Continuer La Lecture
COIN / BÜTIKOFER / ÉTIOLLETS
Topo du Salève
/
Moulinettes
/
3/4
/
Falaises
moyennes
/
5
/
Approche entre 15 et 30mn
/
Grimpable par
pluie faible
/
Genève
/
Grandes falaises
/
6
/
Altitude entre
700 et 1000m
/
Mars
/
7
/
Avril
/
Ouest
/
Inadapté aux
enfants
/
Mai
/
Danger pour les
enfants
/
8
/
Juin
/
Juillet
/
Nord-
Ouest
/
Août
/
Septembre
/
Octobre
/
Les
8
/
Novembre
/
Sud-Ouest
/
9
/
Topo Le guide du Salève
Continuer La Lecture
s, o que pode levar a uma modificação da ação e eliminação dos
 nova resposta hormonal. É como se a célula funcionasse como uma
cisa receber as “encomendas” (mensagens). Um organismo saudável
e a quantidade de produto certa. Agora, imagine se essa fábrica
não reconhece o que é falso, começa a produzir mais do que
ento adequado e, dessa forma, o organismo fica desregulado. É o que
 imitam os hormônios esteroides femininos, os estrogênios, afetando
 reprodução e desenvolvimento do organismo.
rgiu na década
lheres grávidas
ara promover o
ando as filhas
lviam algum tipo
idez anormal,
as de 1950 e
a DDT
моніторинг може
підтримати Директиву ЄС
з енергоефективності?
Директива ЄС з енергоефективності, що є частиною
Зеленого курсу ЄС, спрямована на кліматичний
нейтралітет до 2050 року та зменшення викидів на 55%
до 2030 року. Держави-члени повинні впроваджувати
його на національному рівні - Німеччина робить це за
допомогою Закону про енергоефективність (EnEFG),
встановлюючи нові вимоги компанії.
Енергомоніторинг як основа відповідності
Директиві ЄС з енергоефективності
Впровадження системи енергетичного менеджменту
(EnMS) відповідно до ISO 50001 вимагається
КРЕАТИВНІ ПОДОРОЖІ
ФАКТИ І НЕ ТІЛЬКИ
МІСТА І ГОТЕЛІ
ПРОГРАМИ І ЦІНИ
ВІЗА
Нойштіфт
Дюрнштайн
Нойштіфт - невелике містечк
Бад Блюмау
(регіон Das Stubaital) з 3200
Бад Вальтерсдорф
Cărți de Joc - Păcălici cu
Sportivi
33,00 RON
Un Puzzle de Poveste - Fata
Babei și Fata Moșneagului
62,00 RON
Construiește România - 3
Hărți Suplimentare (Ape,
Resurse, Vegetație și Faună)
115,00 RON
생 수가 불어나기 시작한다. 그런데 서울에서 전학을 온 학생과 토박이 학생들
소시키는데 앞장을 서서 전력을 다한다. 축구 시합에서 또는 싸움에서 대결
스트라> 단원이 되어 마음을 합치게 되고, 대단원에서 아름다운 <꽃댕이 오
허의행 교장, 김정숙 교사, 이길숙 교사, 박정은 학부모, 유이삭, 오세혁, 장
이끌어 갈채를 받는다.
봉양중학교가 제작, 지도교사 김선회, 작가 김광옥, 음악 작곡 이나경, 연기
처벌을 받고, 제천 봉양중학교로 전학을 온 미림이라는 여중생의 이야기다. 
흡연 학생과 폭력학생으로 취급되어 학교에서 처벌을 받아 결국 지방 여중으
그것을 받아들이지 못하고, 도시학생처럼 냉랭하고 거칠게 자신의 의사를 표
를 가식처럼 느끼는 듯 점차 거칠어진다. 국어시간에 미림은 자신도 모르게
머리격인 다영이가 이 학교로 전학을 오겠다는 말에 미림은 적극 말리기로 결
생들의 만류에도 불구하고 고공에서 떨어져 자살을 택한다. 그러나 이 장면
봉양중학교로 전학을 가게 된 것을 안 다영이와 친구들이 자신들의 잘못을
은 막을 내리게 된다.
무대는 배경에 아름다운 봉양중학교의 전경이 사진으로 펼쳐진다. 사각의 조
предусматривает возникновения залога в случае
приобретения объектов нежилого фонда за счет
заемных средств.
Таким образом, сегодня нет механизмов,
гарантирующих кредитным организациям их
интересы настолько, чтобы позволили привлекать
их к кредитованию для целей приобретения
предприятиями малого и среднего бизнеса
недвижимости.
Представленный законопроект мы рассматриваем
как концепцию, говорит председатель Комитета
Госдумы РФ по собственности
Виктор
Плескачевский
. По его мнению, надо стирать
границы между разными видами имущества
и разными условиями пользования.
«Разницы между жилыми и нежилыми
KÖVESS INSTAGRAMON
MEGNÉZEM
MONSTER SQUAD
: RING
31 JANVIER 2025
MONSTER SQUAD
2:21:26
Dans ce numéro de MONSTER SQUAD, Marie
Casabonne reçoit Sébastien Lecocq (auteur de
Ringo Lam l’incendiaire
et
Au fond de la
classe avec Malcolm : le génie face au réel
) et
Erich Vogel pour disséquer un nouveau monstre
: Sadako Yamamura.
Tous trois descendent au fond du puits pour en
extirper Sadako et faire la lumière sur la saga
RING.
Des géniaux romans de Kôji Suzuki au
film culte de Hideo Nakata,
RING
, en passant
============
■ **PROBLEM REQUIREMENTS**
As listed above, the lines from the line with "Construiește România - 3" to the line with "предусматривает возникновения залога в случае" are to be echoed exactly, with both ends included and nothing added.

■ **PROBLEM SOLUTION**
Construiește România - 3
Hărți Suplimentare (Ape,
Resurse, Vegetație și Faună)
115,00 RON
생 수가 불어나기 시작한다. 그런데 서울에서 전학을 온 학생과 토박이 학생들
소시키는데 앞장을 서서 전력을 다한다. 축구 시합에서 또는 싸움에서 대결
스트라> 단원이 되어 마음을 합치게 되고, 대단원에서 아름다운 <꽃댕이 오
허의행 교장, 김정숙 교사, 이길숙 교사, 박정은 학부모, 유이삭, 오세혁, 장
이끌어 갈채를 받는다.
봉양중학교가 제작, 지도교사 김선회, 작가 김광옥, 음악 작곡 이나경, 연기
처벌을 받고, 제천 봉양중학교로 전학을 온 미림이라는 여중생의 이야기다. 
흡연 학생과 폭력학생으로 취급되어 학교에서 처벌을 받아 결국 지방 여중으
그것을 받아들이지 못하고, 도시학생처럼 냉랭하고 거칠게 자신의 의사를 표
를 가식처럼 느끼는 듯 점차 거칠어진다. 국어시간에 미림은 자신도 모르게
머리격인 다영이가 이 학교로 전학을 오겠다는 말에 미림은 적극 말리기로 결
생들의 만류에도 불구하고 고공에서 떨어져 자살을 택한다. 그러나 이 장면
봉양중학교로 전학을 가게 된 것을 안 다영이와 친구들이 자신들의 잘못을
은 막을 내리게 된다.
무대는 배경에 아름다운 봉양중학교의 전경이 사진으로 펼쳐진다. 사각의 조
предусматривает возникновения залога в случае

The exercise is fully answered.